What this task involves: Look for the string "input" in the data below, and copy each line that holds it.

Exercise data:
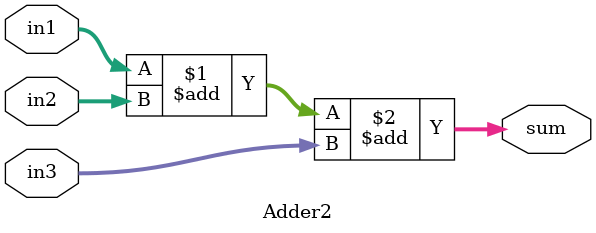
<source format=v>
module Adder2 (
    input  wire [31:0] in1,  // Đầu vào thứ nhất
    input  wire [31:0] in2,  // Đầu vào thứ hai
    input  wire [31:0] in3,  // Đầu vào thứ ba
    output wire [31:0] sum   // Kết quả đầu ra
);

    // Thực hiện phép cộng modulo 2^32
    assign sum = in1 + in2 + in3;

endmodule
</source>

---

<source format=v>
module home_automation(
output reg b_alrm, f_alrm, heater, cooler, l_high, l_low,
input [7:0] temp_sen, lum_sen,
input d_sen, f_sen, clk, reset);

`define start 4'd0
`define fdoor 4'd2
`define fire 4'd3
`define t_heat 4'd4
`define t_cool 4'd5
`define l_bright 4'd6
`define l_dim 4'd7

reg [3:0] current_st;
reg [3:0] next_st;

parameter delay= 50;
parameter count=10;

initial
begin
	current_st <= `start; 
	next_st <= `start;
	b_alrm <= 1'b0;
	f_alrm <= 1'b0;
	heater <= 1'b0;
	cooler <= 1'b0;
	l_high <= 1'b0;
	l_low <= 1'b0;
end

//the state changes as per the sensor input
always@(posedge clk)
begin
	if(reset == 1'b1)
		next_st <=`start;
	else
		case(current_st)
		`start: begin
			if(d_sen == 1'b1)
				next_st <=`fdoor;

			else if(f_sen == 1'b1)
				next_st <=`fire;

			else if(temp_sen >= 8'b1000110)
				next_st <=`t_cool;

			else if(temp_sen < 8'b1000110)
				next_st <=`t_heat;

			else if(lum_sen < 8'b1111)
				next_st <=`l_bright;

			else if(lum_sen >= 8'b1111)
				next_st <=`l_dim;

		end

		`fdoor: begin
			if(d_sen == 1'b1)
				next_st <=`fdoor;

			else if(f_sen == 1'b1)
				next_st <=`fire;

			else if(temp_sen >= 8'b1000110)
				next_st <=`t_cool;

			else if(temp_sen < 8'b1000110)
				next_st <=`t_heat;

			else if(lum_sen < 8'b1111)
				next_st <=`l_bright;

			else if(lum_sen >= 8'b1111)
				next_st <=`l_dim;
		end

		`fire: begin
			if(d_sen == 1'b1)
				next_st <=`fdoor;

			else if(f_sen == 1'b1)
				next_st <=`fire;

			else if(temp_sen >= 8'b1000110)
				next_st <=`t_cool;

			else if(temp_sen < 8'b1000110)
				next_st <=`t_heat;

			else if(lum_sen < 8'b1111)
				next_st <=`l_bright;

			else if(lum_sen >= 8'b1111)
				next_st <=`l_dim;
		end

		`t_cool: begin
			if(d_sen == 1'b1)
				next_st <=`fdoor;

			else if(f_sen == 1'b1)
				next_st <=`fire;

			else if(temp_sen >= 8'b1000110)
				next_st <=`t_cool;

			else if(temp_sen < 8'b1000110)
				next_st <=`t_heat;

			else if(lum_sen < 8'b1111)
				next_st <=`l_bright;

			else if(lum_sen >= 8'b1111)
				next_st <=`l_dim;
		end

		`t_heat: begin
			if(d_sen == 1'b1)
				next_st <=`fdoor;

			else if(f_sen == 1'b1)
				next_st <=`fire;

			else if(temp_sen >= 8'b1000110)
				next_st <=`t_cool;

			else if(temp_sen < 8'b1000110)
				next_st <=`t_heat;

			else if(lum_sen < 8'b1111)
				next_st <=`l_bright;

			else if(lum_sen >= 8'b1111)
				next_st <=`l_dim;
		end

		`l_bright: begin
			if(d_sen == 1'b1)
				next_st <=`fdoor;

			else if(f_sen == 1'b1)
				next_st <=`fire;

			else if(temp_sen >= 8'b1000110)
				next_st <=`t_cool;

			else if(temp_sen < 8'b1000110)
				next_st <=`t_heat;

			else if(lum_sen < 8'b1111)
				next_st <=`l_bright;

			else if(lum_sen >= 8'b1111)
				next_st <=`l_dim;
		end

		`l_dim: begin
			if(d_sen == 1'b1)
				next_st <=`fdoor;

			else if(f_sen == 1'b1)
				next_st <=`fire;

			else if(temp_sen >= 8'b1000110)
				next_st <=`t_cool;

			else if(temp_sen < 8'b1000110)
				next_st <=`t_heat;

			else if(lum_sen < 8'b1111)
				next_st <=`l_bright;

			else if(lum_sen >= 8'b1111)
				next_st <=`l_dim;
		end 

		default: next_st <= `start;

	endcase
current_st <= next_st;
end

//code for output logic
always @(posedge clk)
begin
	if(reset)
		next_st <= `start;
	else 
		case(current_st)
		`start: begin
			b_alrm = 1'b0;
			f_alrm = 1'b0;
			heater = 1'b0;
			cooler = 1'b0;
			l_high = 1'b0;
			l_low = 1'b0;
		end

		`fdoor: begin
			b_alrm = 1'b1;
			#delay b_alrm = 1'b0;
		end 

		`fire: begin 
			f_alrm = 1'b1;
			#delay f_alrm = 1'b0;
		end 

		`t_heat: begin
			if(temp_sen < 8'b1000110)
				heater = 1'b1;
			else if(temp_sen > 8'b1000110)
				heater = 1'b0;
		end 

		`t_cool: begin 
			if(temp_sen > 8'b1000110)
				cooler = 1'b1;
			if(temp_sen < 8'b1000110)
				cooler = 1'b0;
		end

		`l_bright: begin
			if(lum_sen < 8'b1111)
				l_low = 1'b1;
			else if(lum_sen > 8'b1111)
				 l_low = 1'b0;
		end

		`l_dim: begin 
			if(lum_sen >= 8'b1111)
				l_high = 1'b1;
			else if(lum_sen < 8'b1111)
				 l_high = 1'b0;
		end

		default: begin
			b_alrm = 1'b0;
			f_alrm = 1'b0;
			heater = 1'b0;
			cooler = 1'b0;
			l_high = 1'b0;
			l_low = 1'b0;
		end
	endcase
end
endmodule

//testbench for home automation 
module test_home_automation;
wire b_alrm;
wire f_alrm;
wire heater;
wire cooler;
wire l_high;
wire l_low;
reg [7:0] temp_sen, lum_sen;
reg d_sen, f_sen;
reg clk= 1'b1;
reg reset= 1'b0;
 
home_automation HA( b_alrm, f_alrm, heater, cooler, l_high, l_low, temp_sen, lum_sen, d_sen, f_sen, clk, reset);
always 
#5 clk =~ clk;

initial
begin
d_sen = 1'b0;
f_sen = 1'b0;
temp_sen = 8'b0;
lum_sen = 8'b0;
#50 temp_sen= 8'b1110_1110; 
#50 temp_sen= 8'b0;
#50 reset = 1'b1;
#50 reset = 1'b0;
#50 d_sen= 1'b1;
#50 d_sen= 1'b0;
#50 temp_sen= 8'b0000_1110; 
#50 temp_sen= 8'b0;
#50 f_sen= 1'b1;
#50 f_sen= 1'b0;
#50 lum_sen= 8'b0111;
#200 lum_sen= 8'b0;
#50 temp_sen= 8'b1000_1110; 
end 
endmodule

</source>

Result:
    input  wire [31:0] in1,  // Đầu vào thứ nhất
    input  wire [31:0] in2,  // Đầu vào thứ hai
    input  wire [31:0] in3,  // Đầu vào thứ ba
input [7:0] temp_sen, lum_sen,
input d_sen, f_sen, clk, reset);
//the state changes as per the sensor input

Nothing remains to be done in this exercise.